If you want to change anything - you need to remove it.
Sink or swim.

quizqueen · 20/05/2021 20:49

I find it hard to believe that women and, in general it is women, can't see and predict how their partners are likely to behave before they agree to live/marry/have kids with them. So I have little sympathy for those who have find they have chosen badly when all the warning signs have probably been there all along as to how these men and, in general it is men, will behave in future.

MrsPsmalls · 20/05/2021 20:53

You have to allocate them a complete job that they are entirely responsible for. Never ask then to start the dinner or 'put on a wash' When dh was working part time and me full time, he was responsible for all the washing and ironing. DC knew this so moaned at him if something was missing.
We still have it that he cooks on Tuesday - buys and cooks what ever he fancies, nothing to do with me. Adult dc also have one day to cook. Then if any of them bugger up their task they have to sort it out, get us a takeaway, stay up late to iron etc.
Not my problem.

CommanderBurnham · 20/05/2021 21:06

I snapped a few years ago. Then I just kind of let it happen.

So if the football kit isn't washed, it isn't washed. It's his problem. Just look at him and shrug your shoulders.

I used to have to wake my husband up ffs. He's a managing director. Stopped doing that. Stopped sending cards and gifts to his mother. Just kind of said to him 'it's your mum's birthday tomorrow, I don't know what you want to do etc.

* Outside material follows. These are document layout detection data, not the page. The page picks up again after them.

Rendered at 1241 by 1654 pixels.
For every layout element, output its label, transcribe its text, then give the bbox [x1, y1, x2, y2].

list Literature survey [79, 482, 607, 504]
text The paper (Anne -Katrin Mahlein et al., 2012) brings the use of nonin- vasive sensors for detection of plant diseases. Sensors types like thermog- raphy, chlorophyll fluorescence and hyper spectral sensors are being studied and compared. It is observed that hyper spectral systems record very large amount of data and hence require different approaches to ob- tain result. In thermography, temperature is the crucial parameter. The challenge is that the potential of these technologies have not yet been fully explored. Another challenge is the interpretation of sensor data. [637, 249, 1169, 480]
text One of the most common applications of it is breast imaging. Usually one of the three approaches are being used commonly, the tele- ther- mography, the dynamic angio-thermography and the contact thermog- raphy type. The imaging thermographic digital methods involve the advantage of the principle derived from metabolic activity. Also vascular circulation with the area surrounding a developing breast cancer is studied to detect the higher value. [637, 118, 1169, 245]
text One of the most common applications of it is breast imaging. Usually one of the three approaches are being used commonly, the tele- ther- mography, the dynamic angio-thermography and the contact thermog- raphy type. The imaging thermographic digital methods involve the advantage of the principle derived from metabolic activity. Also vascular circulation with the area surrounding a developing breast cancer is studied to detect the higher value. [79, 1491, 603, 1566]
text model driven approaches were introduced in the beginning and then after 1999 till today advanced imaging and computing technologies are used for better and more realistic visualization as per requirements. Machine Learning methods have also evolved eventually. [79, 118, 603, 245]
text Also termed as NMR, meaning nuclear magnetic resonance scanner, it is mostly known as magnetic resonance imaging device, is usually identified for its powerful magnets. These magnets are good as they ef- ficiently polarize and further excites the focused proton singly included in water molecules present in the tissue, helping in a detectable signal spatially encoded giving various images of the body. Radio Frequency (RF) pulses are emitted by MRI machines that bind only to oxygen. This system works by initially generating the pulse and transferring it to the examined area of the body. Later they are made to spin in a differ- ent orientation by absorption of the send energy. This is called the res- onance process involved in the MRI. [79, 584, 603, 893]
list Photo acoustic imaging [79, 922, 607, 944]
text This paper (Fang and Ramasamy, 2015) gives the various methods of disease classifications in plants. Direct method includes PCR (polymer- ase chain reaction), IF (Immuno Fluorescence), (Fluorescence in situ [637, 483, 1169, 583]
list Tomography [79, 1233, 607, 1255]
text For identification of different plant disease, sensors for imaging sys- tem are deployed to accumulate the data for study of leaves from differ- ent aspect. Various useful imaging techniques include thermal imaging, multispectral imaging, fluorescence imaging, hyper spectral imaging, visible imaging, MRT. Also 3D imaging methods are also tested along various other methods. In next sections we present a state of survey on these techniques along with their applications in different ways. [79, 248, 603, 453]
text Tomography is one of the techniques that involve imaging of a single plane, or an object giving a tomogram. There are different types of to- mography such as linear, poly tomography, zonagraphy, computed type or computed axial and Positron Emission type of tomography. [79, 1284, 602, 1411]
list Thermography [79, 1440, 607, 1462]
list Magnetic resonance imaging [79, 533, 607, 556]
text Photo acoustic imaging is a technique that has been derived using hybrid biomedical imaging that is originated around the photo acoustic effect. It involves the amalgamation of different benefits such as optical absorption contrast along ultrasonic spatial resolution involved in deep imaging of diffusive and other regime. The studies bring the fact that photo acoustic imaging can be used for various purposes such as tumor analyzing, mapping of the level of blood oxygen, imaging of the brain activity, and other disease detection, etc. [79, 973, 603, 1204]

It was partly because I just couldn't be arsed with it and partly because I didn't want the responsibility (and blame) for everything. I was sick of everyone asking me where stuff was or what we were doing and how we are doing it and why we are doing it then and what we are eating. Then giving me their opinions and then telling me how it could be done better or how it should have been done.

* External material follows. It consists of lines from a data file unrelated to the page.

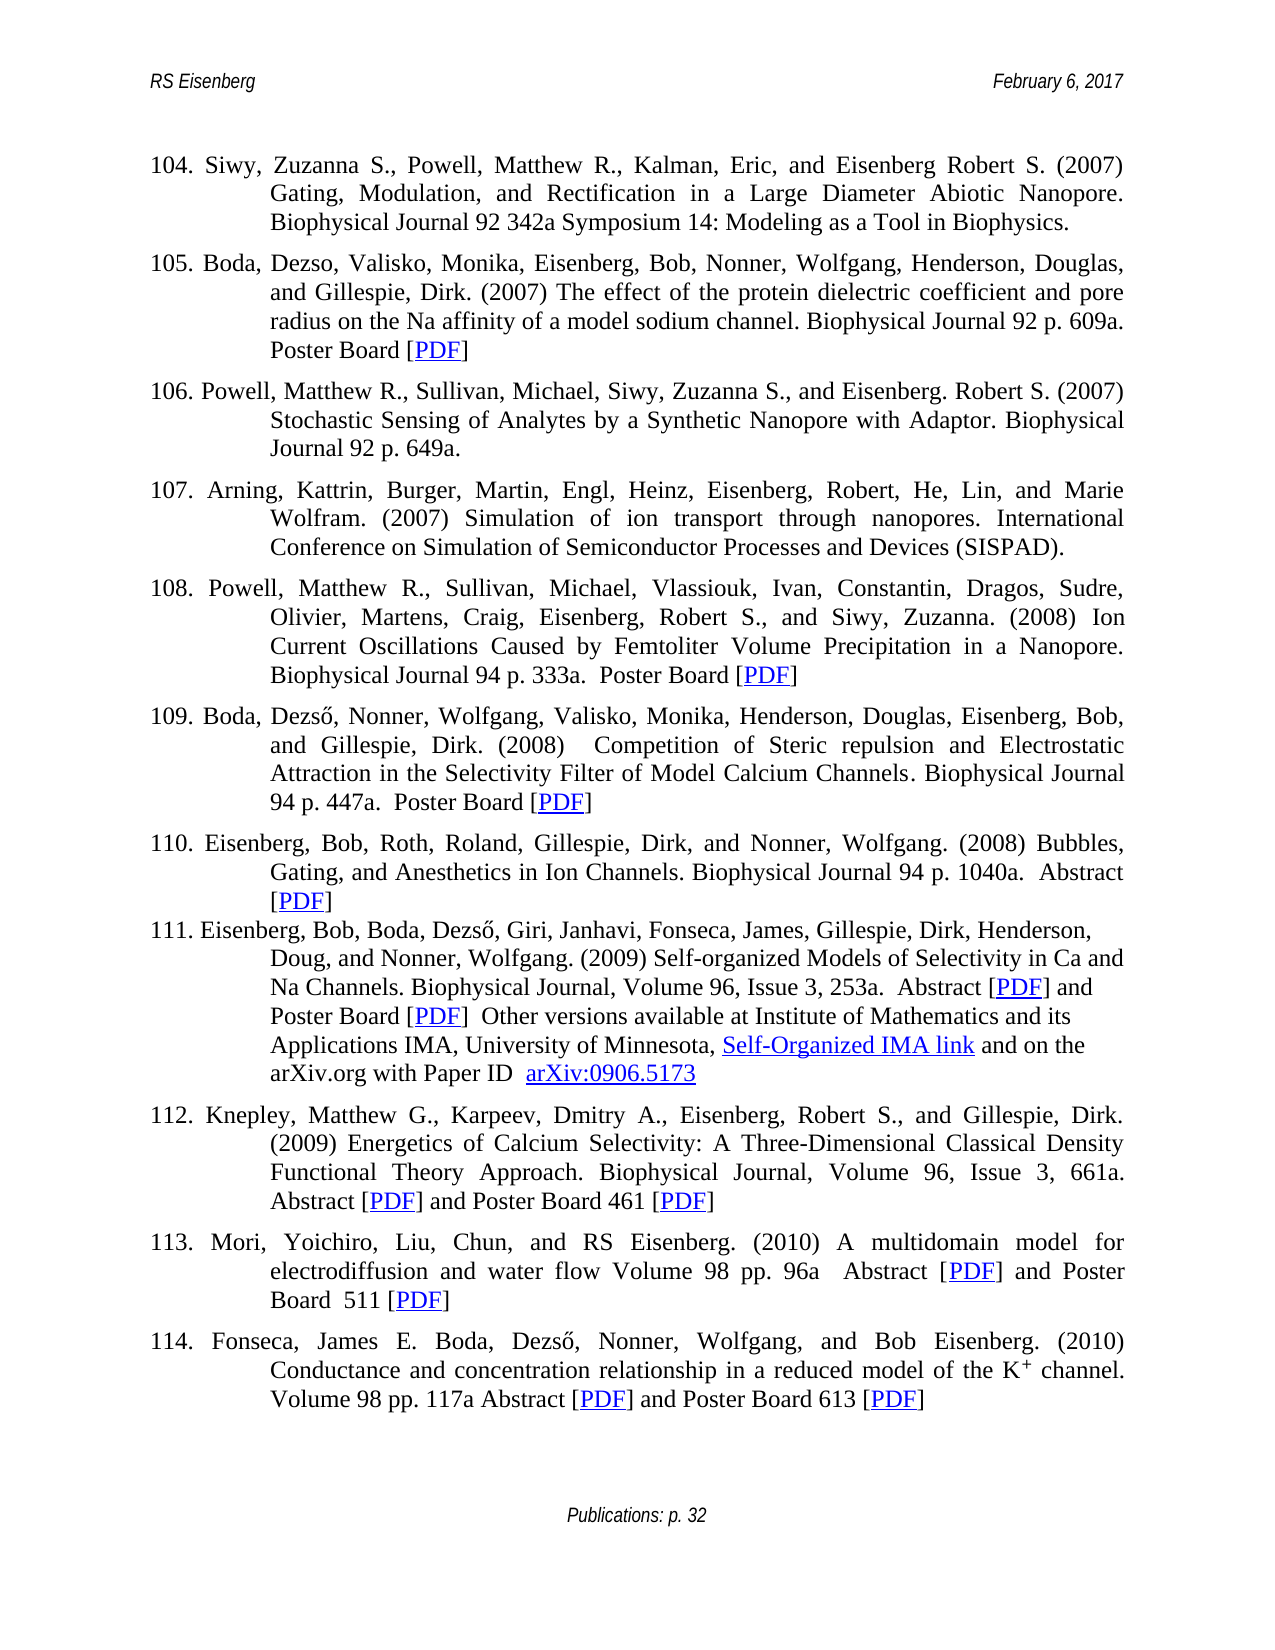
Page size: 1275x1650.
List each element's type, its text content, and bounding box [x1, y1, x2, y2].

text 105. Boda, Dezso, Valisko, Monika, Eisenberg, Bob, Nonner, Wolfgang, Henderson, Douglas, and Gillespie, Dirk. (2007) The effect of the protein dielectric coefficient and pore radius on the Na affinity of a model sodium channel. Biophysical Journal 92 p. 609a. Poster Board [PDF] [150, 248, 1125, 363]
text 112. Knepley, Matthew G., Karpeev, Dmitry A., Eisenberg, Robert S., and Gillespie, Dirk. (2009) Energetics of Calcium Selectivity: A Three-Dimensional Classical Density Functional Theory Approach. Biophysical Journal, Volume 96, Issue 3, 661a. Abstract [PDF] and Poster Board 461 [PDF] [150, 1100, 1125, 1215]
text 111. Eisenberg, Bob, Boda, Dezső, Giri, Janhavi, Fonseca, James, Gillespie, Dirk, Henderson, Doug, and Nonner, Wolfgang. (2009) Self-organized Models of Selectivity in Ca and Na Channels. Biophysical Journal, Volume 96, Issue 3, 253a. Abstract [PDF] and Poster Board [PDF] Other versions available at Institute of Mathematics and its Applications IMA, University of Minnesota, Self-Organized IMA link and on the arXiv.org with Paper ID arXiv:0906.5173 [150, 915, 1125, 1087]
text 108. Powell, Matthew R., Sullivan, Michael, Vlassiouk, Ivan, Constantin, Dragos, Sudre, Olivier, Martens, Craig, Eisenberg, Robert S., and Siwy, Zuzanna. (2008) Ion Current Oscillations Caused by Femtoliter Volume Precipitation in a Nanopore. Biophysical Journal 94 p. 333a. Poster Board [PDF] [150, 573, 1125, 688]
text 113. Mori, Yoichiro, Liu, Chun, and RS Eisenberg. (2010) A multidomain model for electrodiffusion and water flow Volume 98 pp. 96a Abstract [PDF] and Poster Board 511 [PDF] [150, 1227, 1125, 1313]
text 107. Arning, Kattrin, Burger, Martin, Engl, Heinz, Eisenberg, Robert, He, Lin, and Marie Wolfram. (2007) Simulation of ion transport through nanopores. International Conference on Simulation of Semiconductor Processes and Devices (SISPAD). [150, 475, 1125, 561]
text 109. Boda, Dezső, Nonner, Wolfgang, Valisko, Monika, Henderson, Douglas, Eisenberg, Bob, and Gillespie, Dirk. (2008) Competition of Steric repulsion and Electrostatic Attraction in the Selectivity Filter of Model Calcium Channels. Biophysical Journal 94 p. 447a. Poster Board [PDF] [150, 701, 1125, 816]
text 106. Powell, Matthew R., Sullivan, Michael, Siwy, Zuzanna S., and Eisenberg. Robert S. (2007) Stochastic Sensing of Analytes by a Synthetic Nanopore with Adaptor. Biophysical Journal 92 p. 649a. [150, 376, 1125, 462]
text 110. Eisenberg, Bob, Roth, Roland, Gillespie, Dirk, and Nonner, Wolfgang. (2008) Bubbles, Gating, and Anesthetics in Ion Channels. Biophysical Journal 94 p. 1040a. Abstract [PDF] [150, 828, 1125, 915]
text 104. Siwy, Zuzanna S., Powell, Matthew R., Kalman, Eric, and Eisenberg Robert S. (2007) Gating, Modulation, and Rectification in a Large Diameter Abiotic Nanopore. Biophysical Journal 92 342a Symposium 14: Modeling as a Tool in Biophysics. [150, 150, 1125, 236]
text 114. Fonseca, James E. Boda, Dezső, Nonner, Wolfgang, and Bob Eisenberg. (2010) Conductance and concentration relationship in a reduced model of the K+ channel. Volume 98 pp. 117a Abstract [PDF] and Poster Board 613 [PDF] [150, 1326, 1125, 1413]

catsareme14 · 20/05/2021 21:22

Do you have a link to that blog please ? I'd like to read it again.

Regularsizedrudy · 20/05/2021 21:26

He’s not a great guy if he’s fine with you running yourself into the ground. Why do you need his permission to get a cleaner. Just fucking get one.

DreamingNow · 20/05/2021 21:27

Just stop.
Seriously, stop doing it all bar the minimum.
Don’t plan the weekends and the hols and whatnot. Tell him you have enough on your plate and it’s his responsibility.
And the WAIT.

Yep I’m sure that at least the first time, you’ll have a shit time. Think different things that clash etc... let HIM sort it out.
That’s the only way he will learn.

Because each time you are saying you have enough and can’t do it all but actually step up to still do it, you are telling him that actually you CAN do it. But you just dont want to. (With good reasons btw, I am not disputing that!). So what sort of incentives does he have to change?

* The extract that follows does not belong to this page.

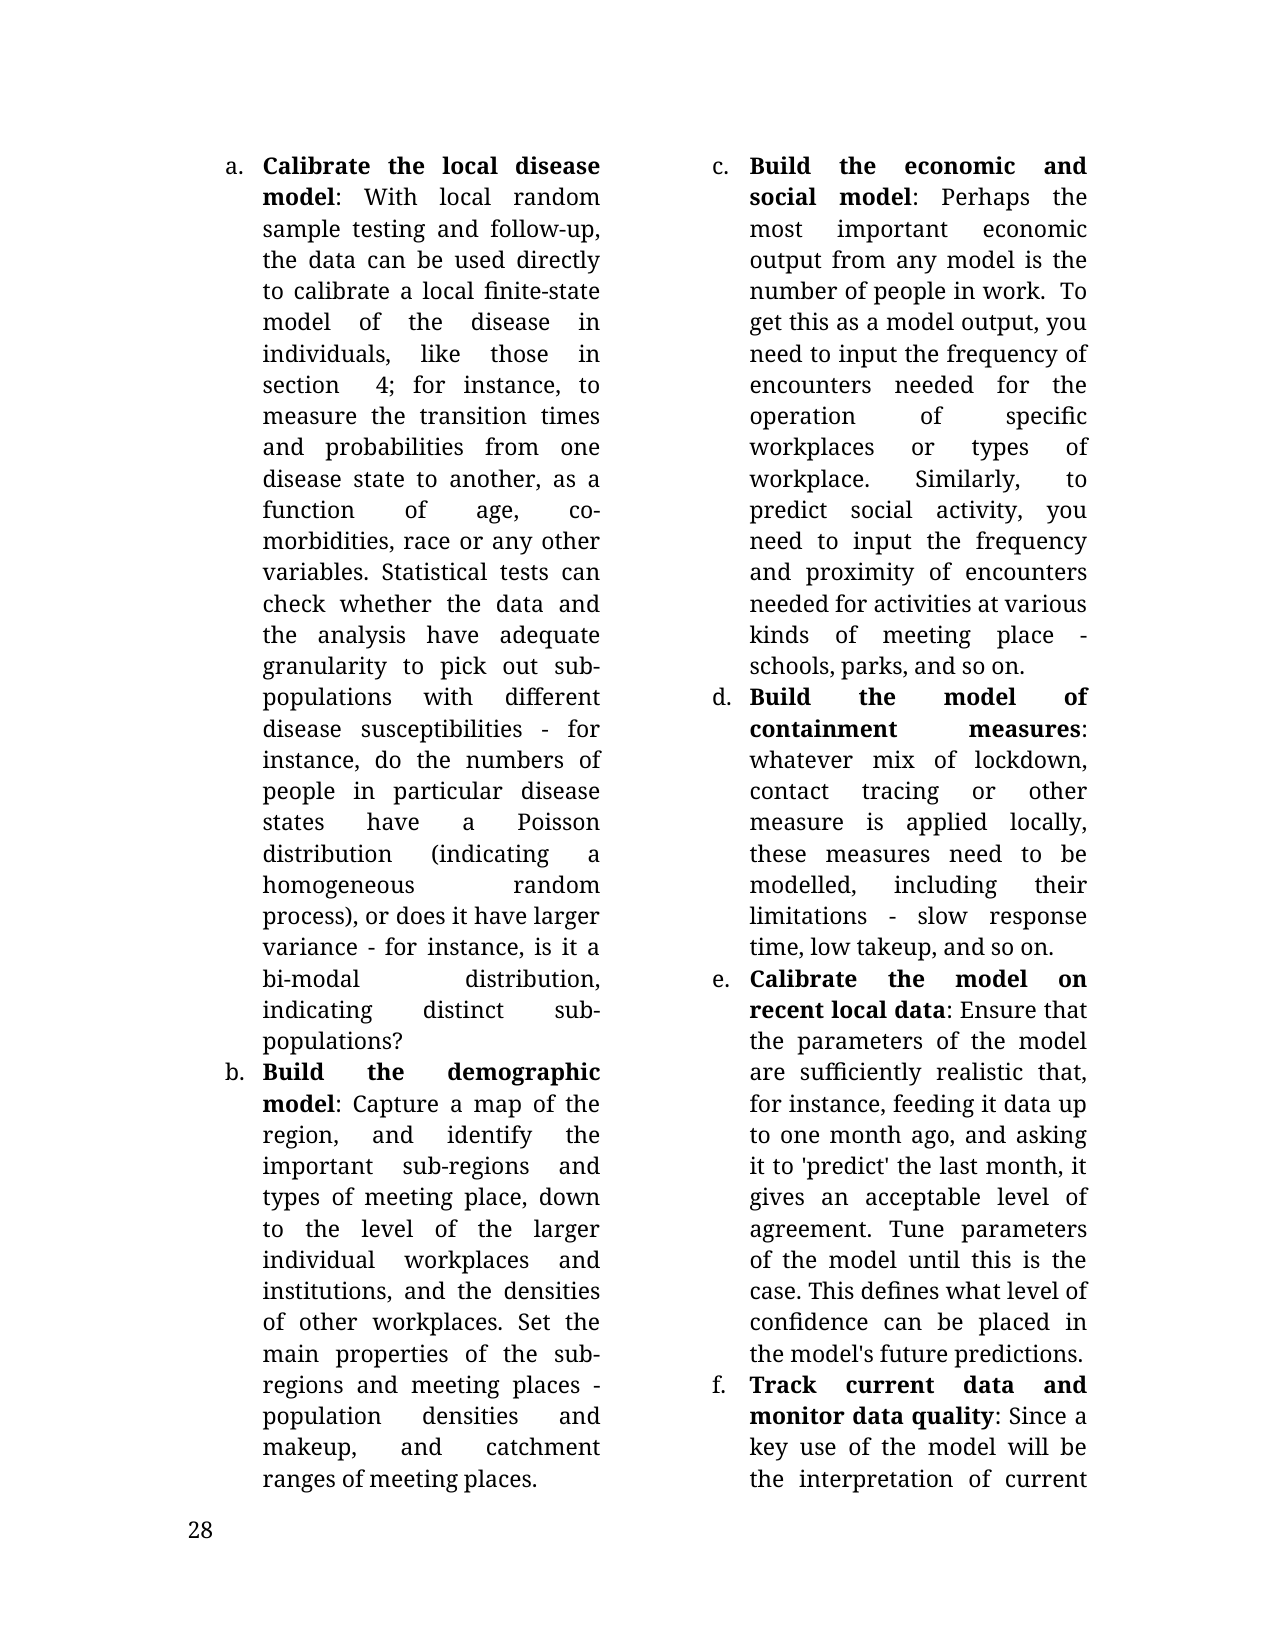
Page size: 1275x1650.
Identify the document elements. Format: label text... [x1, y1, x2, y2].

Regularsizedrudy · 20/05/2021 21:33

@quizqueen

I find it hard to believe that women and, in general it is women, can't see and predict how their partners are likely to behave before they agree to live/marry/have kids with them. So I have little sympathy for those who have find they have chosen badly when all the warning signs have probably been there all along as to how these men and, in general it is men, will behave in future.
100% agree. These men don’t transform overnight. They were always over grown babies, one day it just stopped being cute/helpless/endearing and seen for what it was.
hemhem · 20/05/2021 21:46

My DH is like this unless I stop doing the things. I used to do all the house stuff, all the kids stuff, work full time and be exhausted. These days I just can't be arsed with doing all that so i just stopped doing stuff and told DH he had to do certain things. He now does the weekly shop and the laundry. I do the cleaning and buy the kids clothes. We both sort weekend activities. I probably still do more but I'm not doing everything. I also got used to living in a total mess of a house whereas before it made me stressed now my standards are so low I just look past it!

Zzelda · 20/05/2021 21:52

This is ridiculous. He presumably manages to remember things at work, otherwise he wouldn't keep his job. I suspect you really need to make it matter to him before you will get your point of view over, to the point of threatening to walk out if he doesn't get his act together.